Word Sense Induction with Hierarchical Clustering and Mutual Information Maximization

TL;DR

This paper proposes a novel unsupervised method based on hierarchical clustering and invariant information clustering (IIC), which is used to train a small model to optimize the mutual information between two vector representations of a target word occurring in a pair of synthetic paraphrases.

Abstract

Word sense induction (WSI) is a difficult problem in natural language processing that involves the unsupervised automatic detection of a word's senses (i.e. meanings). Recent work achieves significant results on the WSI task by pre-training a language model that can exclusively disambiguate word senses, whereas others employ previously pre-trained language models in conjunction with additional strategies to induce senses. In this paper, we propose a novel unsupervised method based on hierarchical clustering and invariant information clustering (IIC). The IIC is used to train a small model to optimize the mutual information between two vector representations of a target word occurring in a pair of synthetic paraphrases. This model is later used in inference mode to extract a higher quality vector representation to be used in the hierarchical clustering. We evaluate our method on two WSI tasks and in two distinct clustering configurations (fixed and dynamic number of clusters). We empirically demonstrate that, in certain cases, our approach outperforms prior WSI state-of-the-art methods, while in others, it achieves a competitive performance.

Figures (3)

• Figure 1: An illustration represents the different sense-based clusters of the word bank with the most frequent words used in the corresponding contexts.
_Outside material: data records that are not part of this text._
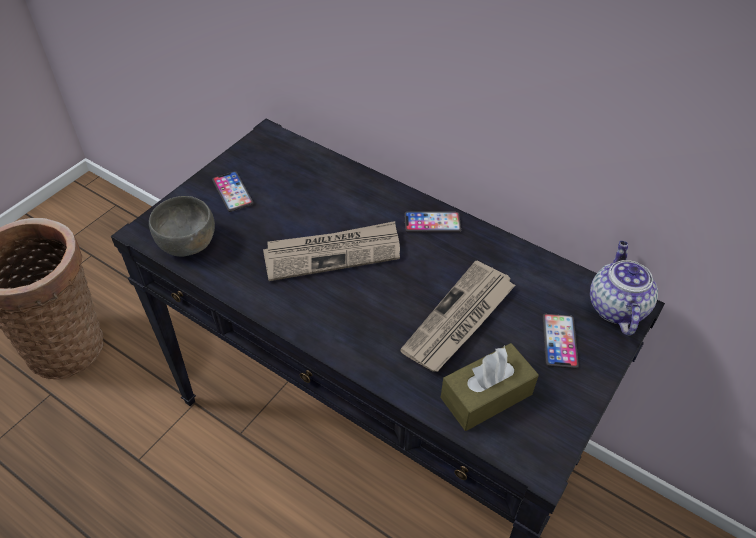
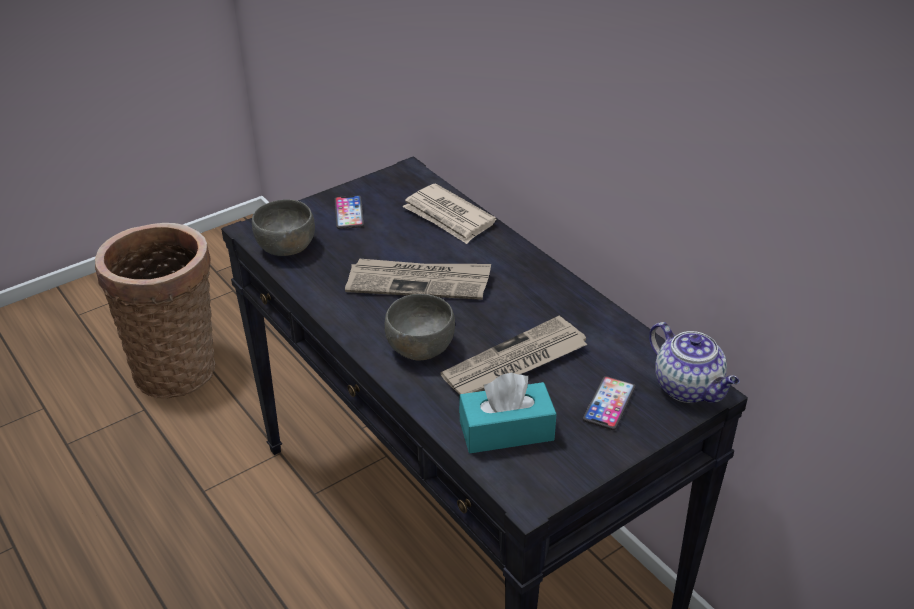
camera: 20 degrees right, 10 degrees down
phone [404,212,461,233] -> none
brown tissue box [440,343,539,431] -> turquoise tissue box [459,373,557,453]
teapot [590,241,658,336] -> teapot turned 120 degrees clockwise [649,322,739,403]
none -> grey bowl [385,294,455,361]
none -> newspaper [402,183,496,244]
These clusters are obtained using agglomerative clustering on a set of RoBERTa vectors of the word bank extracted from 3000 sentences collected from Wikipedia. The centre of each cluster is the 2D PCA vector of the average 'bank' vectors of the cluster. The size of the points is proportional to the frequency of its appearance in the context of each sense-based cluster.
• Figure 2: The pipeline of our method: For the word "live" chosen as target, a list of sentences is provided. BART is used to generate their corresponding paraphrases. The hidden representation X$_{live}^{l}$ of the target word is extracted from the layer l of a pretrained language model. Dashed line denotes shared parameters.
• Figure 3: The AVG scores of SemEval-2010 and SemEval-2013 WSI tasks using agglomerative clustering on all the layers of different pretrained models.